Услышав насчет курева, зашумели другие раненые, из-за спины стриженого высунулись лица.
— Баш на баш! Во, весь бери, — не давал опомниться Петухов. Он знал, чем взять: подвесив на пальце свой вместительный кисет, покачал его в воздухе. Без передышки пустился в открытую: — Мы, ребята, удрали из госпиталя.
— И тот? Не загибай!
— Нет. Андрюха — попутчик. Мы с одним корешом, он — там… В свою часть пробираемся, на фронт. Сорок шестая ударная армия, триста четвертая пехотная дивизия, двести сорок седьмой стрелковый полк — может, слыхали? Признаюсь — бесхлебные, безоружные. Не хлеба прошу — не даром! — пистолетика нет ли у кого? Не завалялся случаем? А? Не хлеба. Думайте, славяне, живее, а то другие перехватят. Всю махру отдам. Зачем он вам в тылу-то. Войне скоро конец, а мне пригодится — не так страшно по чужой земле пробираться.

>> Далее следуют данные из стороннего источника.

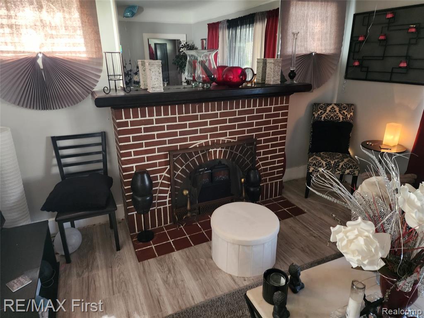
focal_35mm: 23
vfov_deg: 58.9
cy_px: 159
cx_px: 212
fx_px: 282
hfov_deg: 73.9
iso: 640
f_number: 1.8
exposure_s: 1/24
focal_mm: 6.4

Головы в окне исчезли, послышался неразборчивый разговор, потом показалась сначала белая култышка, затем голова стриженого.
— Давай кисет!
— Сперва ты!
— Убежишь, ворюга!
— Гад буду! — Петруха покосился на Андрея, поправился: — То ись чтоб глаза мои на лоб полезли. Вот тебе крест.
— На. — Из окна высунулась рука со свертком.
Схватив сверток, Петруха на ощупь через тряпицу угадал немецкий парабеллум и мгновенно засунул его за пазуху. — А патроны?
— Все там. Штук двадцать.
— Держи свою махру. Заработал. Дыми на здоровье да нас помни. Спасибо, браток, удружил. Теперь, Андрюха, к нам не подходи. Эй, братишка, еще не найдется? Еще бы одну такую пушку, а?
— Цыган. Тебя пусти на порог, ты на печь лезешь. Ребята, цыганит-то как ловко.
— Зачем оно вам, оружие? За вас же, черти полосатые, идем кровь проливать. Вы-то живы, нам на воде вилами писано. Не жадничайте.
— Хватит тебе. Цыган ты и есть. Погоди-ка, — белое полено исчезло, стриженая голова тоже, из окна снова донесся разговор. Затем показался стриженый. — Деньги есть? Русские.
— Да ты в уме ли? Откуда? От сырости, что ли?